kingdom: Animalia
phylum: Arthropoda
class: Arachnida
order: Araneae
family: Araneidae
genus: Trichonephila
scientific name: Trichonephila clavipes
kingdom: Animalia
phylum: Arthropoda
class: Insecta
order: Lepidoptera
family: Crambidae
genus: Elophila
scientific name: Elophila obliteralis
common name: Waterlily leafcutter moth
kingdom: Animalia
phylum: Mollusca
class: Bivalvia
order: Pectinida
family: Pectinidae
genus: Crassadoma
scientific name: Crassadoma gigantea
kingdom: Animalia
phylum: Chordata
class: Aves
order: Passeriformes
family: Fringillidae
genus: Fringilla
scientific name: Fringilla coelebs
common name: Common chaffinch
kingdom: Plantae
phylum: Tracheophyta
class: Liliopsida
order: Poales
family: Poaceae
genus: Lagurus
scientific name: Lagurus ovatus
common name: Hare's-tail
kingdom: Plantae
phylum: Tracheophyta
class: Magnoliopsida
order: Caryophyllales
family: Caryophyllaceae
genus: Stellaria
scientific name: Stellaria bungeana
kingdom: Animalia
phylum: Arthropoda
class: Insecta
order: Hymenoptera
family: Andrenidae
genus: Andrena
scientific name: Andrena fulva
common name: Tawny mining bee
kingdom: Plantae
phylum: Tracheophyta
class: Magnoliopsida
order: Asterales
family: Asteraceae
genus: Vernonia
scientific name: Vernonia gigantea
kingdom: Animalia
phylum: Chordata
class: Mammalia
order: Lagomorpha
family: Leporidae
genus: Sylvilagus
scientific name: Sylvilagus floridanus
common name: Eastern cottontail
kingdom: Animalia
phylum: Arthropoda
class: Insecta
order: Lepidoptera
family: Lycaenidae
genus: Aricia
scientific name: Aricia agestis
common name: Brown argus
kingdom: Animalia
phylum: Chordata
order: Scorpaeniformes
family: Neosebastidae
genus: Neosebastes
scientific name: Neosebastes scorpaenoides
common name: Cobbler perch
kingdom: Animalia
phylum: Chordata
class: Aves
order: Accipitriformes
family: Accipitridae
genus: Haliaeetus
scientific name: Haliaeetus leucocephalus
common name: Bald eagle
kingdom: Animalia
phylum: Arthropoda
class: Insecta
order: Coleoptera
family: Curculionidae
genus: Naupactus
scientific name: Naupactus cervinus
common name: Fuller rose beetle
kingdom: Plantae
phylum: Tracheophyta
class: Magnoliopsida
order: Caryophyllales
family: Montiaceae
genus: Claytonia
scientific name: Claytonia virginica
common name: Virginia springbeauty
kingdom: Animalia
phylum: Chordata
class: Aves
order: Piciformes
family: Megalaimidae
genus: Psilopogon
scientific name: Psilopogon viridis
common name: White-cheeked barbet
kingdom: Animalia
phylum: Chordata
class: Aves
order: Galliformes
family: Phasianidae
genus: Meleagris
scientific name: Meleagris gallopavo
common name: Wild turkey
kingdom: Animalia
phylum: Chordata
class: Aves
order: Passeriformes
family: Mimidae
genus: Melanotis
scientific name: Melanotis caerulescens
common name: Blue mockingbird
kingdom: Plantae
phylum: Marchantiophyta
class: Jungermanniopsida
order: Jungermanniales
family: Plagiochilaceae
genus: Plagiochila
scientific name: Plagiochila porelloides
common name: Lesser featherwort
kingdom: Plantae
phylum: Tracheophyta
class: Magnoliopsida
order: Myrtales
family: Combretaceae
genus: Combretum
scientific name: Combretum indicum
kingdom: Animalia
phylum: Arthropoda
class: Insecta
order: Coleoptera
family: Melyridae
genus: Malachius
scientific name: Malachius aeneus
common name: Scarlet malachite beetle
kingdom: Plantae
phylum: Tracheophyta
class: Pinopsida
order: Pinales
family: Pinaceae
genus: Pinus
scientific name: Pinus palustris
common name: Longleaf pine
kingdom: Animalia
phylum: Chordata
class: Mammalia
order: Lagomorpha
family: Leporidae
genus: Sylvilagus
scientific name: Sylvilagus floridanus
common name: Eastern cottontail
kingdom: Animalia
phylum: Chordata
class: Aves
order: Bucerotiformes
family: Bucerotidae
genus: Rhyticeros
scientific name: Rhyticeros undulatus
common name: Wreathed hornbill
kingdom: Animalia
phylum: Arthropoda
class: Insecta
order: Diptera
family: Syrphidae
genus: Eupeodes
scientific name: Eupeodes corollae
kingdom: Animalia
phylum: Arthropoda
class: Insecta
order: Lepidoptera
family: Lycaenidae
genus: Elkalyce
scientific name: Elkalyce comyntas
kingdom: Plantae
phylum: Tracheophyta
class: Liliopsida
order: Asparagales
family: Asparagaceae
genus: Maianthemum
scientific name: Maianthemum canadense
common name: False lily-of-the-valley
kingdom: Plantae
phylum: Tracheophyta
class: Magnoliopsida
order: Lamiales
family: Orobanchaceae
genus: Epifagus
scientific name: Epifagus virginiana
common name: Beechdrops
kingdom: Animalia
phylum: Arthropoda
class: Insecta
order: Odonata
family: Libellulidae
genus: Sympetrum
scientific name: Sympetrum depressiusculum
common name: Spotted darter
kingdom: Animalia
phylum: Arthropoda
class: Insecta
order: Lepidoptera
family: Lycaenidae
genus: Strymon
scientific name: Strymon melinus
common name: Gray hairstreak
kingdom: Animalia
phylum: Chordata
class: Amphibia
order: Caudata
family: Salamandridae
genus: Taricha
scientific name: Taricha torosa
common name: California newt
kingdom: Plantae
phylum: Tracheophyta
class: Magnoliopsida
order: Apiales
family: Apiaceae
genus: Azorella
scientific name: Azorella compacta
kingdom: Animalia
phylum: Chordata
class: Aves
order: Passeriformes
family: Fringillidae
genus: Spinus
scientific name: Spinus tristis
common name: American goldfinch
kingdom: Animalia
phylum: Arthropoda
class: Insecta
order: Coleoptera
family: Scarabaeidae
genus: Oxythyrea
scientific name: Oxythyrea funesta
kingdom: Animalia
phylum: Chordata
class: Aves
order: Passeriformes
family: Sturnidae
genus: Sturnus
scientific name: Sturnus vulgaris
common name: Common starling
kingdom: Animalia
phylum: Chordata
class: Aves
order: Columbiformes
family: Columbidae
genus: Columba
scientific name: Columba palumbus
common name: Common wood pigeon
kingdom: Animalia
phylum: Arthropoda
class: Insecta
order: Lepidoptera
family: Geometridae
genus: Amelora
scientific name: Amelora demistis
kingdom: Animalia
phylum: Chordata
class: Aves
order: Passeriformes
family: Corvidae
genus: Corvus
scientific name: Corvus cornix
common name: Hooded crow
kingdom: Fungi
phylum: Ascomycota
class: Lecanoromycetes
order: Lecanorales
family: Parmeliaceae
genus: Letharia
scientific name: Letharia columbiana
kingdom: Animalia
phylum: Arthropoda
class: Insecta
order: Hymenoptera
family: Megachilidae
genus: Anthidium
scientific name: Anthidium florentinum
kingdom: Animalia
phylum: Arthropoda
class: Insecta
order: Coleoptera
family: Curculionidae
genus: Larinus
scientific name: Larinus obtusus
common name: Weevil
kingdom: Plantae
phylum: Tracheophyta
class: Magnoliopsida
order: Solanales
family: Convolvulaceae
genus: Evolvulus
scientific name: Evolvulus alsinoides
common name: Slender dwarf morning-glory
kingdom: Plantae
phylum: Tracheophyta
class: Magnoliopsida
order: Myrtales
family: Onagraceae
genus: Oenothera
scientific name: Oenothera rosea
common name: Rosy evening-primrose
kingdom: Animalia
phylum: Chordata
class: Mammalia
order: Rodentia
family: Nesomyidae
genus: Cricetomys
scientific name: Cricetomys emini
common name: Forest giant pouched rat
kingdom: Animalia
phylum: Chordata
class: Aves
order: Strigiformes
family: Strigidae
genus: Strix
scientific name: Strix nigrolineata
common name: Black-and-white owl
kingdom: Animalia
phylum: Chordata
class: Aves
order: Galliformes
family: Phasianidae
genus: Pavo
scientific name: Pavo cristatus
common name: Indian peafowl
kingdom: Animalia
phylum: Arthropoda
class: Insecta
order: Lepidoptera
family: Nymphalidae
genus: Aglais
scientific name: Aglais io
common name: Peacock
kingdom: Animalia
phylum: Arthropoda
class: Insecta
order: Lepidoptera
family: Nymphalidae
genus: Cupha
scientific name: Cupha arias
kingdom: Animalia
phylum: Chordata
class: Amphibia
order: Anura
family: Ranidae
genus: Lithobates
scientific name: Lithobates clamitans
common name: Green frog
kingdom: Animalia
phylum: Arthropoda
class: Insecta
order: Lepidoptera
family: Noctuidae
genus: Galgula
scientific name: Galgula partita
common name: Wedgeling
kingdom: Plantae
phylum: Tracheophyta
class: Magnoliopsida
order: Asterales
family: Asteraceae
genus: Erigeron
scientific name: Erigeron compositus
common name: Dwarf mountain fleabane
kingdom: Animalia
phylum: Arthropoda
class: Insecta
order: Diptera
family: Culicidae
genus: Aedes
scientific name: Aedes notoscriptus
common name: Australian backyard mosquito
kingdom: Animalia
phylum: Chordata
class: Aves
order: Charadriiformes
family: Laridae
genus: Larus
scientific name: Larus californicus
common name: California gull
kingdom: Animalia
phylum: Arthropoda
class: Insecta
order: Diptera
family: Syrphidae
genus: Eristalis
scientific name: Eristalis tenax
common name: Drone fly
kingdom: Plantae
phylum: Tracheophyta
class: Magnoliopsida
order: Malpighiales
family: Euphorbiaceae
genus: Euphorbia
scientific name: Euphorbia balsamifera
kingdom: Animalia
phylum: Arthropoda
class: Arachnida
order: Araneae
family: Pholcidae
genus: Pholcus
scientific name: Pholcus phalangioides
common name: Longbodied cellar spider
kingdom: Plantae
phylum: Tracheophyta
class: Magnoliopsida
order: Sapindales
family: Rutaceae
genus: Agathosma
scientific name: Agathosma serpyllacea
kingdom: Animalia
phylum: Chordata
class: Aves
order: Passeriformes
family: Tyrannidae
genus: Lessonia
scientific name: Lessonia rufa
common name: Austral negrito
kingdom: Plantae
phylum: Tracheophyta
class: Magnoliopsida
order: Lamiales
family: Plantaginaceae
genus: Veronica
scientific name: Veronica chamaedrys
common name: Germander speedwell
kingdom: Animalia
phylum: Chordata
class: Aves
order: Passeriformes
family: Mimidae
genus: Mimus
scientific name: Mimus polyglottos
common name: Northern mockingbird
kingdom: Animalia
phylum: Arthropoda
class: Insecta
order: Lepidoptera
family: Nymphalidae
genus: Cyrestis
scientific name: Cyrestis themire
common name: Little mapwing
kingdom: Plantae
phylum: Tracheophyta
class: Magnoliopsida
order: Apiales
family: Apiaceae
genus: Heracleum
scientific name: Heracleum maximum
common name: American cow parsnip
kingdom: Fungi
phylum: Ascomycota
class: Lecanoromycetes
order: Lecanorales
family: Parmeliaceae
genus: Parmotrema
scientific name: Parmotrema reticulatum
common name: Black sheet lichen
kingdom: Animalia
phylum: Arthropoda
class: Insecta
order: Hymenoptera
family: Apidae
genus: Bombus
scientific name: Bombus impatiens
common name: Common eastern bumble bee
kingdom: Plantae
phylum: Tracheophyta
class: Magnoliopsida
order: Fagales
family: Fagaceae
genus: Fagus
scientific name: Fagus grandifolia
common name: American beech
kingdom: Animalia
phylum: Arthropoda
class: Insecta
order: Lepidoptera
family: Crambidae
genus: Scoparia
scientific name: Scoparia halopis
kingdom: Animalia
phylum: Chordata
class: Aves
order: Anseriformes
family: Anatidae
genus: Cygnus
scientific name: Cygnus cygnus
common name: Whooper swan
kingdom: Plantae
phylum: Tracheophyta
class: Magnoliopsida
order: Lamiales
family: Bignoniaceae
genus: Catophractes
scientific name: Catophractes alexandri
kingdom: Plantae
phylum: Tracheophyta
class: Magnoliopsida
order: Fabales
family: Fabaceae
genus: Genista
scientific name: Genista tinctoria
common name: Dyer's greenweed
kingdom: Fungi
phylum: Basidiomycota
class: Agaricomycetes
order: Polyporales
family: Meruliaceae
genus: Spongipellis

[What the task asks]
Turn the lines of the data above into a numbered list, starting at the line that contains "scientific name: Aricia agestis" and ending at the line that contains "family: Megalaimidae", with both of those lines included. Leave out any blank lines.

[Solution for this exercise]
1. scientific name: Aricia agestis
2. common name: Brown argus
3. kingdom: Animalia
4. phylum: Chordata
5. order: Scorpaeniformes
6. family: Neosebastidae
7. genus: Neosebastes
8. scientific name: Neosebastes scorpaenoides
9. common name: Cobbler perch
10. kingdom: Animalia
11. phylum: Chordata
12. class: Aves
13. order: Accipitriformes
14. family: Accipitridae
15. genus: Haliaeetus
16. scientific name: Haliaeetus leucocephalus
17. common name: Bald eagle
18. kingdom: Animalia
19. phylum: Arthropoda
20. class: Insecta
21. order: Coleoptera
22. family: Curculionidae
23. genus: Naupactus
24. scientific name: Naupactus cervinus
25. common name: Fuller rose beetle
26. kingdom: Plantae
27. phylum: Tracheophyta
28. class: Magnoliopsida
29. order: Caryophyllales
30. family: Montiaceae
31. genus: Claytonia
32. scientific name: Claytonia virginica
33. common name: Virginia springbeauty
34. kingdom: Animalia
35. phylum: Chordata
36. class: Aves
37. order: Piciformes
38. family: Megalaimidae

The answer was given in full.